• What needs to be done
Below is a block of entries; repeat exactly the lines starting at the line that contains "# My Resume" and ending at the line that contains "Pre Security (https://tryhackme.com/p/Jon112358)", both included.

• Data for this exercise
=== Begin Enclosure ===

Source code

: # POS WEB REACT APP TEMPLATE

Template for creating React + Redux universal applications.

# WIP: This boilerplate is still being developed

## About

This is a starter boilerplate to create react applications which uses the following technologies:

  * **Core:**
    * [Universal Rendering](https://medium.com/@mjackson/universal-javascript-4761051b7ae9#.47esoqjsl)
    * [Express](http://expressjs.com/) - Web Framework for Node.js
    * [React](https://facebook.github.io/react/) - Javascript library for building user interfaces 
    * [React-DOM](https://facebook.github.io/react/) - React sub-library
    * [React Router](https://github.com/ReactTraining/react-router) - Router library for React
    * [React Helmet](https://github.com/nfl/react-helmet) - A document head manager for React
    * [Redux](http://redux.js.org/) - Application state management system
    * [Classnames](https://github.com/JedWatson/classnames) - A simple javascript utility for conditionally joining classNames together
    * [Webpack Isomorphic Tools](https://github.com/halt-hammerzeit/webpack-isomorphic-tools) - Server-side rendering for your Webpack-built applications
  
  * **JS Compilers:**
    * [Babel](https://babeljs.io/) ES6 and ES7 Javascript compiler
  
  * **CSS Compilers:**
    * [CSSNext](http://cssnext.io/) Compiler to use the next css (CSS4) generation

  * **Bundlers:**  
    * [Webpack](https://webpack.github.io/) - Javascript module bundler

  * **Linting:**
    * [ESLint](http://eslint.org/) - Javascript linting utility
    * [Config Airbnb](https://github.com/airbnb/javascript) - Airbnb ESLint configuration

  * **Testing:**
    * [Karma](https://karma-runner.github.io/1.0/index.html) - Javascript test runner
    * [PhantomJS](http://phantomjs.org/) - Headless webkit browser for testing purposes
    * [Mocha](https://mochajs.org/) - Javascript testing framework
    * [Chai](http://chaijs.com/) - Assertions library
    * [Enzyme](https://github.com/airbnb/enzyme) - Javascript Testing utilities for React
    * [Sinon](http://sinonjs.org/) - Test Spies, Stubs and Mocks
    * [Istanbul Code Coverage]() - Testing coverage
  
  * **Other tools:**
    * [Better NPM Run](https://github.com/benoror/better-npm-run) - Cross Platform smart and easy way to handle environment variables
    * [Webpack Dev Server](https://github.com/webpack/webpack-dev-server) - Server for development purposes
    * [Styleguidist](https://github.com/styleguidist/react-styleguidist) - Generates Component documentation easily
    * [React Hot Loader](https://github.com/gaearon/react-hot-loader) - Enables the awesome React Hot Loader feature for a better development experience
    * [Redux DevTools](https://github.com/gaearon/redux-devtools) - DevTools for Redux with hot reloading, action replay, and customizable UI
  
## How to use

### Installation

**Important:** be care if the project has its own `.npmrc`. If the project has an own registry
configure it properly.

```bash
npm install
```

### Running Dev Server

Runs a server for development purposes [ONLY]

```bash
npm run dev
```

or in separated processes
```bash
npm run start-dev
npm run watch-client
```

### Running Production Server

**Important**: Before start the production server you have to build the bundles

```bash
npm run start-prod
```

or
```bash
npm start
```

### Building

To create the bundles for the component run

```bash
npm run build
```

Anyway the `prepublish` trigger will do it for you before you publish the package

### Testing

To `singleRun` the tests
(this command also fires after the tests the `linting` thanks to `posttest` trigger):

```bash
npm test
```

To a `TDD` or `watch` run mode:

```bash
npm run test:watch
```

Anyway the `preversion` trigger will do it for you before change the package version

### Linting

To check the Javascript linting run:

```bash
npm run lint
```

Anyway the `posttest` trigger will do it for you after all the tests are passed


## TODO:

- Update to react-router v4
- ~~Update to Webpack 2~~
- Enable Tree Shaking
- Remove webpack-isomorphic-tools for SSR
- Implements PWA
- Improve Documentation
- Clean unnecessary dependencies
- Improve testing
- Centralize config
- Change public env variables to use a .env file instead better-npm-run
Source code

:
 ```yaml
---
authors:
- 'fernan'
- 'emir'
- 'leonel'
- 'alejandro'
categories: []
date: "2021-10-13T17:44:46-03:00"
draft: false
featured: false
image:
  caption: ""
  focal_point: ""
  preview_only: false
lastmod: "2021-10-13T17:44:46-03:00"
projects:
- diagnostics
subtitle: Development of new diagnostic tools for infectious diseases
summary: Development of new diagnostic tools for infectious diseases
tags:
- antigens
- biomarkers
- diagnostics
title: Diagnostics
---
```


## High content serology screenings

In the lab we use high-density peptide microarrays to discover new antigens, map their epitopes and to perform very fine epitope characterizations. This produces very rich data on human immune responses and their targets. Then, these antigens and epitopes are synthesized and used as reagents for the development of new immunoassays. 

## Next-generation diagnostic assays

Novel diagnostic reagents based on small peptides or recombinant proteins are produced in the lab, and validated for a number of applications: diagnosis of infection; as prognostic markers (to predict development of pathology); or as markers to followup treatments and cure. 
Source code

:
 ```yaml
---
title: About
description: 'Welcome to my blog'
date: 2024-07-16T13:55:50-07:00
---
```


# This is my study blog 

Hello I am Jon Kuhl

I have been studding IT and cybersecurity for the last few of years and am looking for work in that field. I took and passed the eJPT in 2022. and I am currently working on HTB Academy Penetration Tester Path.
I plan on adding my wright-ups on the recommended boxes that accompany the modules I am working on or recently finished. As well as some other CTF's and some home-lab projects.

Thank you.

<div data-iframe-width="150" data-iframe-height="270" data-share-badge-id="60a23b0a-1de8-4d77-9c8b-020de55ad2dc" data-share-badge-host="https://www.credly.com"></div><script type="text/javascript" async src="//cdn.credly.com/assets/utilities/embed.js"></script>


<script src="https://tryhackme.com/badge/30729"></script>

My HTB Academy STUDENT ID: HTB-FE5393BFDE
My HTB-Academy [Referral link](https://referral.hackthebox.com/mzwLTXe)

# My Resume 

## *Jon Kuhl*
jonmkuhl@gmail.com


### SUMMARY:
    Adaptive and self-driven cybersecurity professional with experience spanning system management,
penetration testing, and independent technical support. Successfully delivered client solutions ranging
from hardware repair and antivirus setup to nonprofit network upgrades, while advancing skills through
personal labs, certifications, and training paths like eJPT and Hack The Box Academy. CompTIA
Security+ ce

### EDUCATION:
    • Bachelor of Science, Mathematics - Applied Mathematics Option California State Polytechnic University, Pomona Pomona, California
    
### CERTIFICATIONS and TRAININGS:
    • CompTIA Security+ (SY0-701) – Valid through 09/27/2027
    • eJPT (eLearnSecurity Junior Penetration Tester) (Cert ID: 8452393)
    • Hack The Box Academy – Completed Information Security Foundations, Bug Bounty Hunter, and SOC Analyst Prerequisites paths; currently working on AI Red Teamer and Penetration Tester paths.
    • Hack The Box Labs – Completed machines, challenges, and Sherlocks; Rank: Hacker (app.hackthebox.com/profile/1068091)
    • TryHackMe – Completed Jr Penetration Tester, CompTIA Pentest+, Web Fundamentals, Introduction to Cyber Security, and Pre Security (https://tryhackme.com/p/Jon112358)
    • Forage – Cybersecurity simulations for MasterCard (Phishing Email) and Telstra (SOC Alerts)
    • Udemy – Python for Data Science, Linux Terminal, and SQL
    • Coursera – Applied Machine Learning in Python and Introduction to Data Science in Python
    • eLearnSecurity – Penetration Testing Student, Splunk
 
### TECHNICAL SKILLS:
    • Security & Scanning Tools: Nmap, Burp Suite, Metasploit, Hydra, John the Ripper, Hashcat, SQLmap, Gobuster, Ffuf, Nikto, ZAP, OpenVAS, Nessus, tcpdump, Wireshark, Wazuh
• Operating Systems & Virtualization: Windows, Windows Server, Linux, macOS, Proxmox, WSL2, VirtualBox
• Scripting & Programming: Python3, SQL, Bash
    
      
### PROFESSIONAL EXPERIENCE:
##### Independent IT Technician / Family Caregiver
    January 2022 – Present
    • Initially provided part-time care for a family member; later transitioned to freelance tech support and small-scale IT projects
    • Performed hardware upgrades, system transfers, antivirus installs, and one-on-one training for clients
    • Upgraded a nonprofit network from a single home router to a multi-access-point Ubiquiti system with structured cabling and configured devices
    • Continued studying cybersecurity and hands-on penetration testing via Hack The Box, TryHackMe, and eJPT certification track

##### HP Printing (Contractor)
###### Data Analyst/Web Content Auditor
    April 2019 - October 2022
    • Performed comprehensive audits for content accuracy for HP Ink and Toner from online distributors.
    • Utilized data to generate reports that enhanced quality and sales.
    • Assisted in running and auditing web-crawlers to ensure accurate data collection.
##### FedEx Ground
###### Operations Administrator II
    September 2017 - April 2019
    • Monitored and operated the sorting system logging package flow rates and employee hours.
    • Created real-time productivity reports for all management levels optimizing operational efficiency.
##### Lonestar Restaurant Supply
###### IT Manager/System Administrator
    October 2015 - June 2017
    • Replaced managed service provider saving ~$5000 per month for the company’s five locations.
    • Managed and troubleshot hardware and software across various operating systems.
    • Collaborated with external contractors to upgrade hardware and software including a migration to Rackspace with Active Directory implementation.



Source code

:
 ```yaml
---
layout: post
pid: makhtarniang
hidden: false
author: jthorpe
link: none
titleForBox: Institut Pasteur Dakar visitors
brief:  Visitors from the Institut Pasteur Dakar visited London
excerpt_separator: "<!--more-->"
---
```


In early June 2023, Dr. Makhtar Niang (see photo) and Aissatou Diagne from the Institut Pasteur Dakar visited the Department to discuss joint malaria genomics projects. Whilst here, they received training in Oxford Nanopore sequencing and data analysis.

=== End Enclosure ===

• Exercise result
# My Resume 

## *Jon Kuhl*
jonmkuhl@gmail.com


### SUMMARY:
    Adaptive and self-driven cybersecurity professional with experience spanning system management,
penetration testing, and independent technical support. Successfully delivered client solutions ranging
from hardware repair and antivirus setup to nonprofit network upgrades, while advancing skills through
personal labs, certifications, and training paths like eJPT and Hack The Box Academy. CompTIA
Security+ ce

### EDUCATION:
    • Bachelor of Science, Mathematics - Applied Mathematics Option California State Polytechnic University, Pomona Pomona, California
    
### CERTIFICATIONS and TRAININGS:
    • CompTIA Security+ (SY0-701) – Valid through 09/27/2027
    • eJPT (eLearnSecurity Junior Penetration Tester) (Cert ID: 8452393)
    • Hack The Box Academy – Completed Information Security Foundations, Bug Bounty Hunter, and SOC Analyst Prerequisites paths; currently working on AI Red Teamer and Penetration Tester paths.
    • Hack The Box Labs – Completed machines, challenges, and Sherlocks; Rank: Hacker (app.hackthebox.com/profile/1068091)
    • TryHackMe – Completed Jr Penetration Tester, CompTIA Pentest+, Web Fundamentals, Introduction to Cyber Security, and Pre Security (https://tryhackme.com/p/Jon112358)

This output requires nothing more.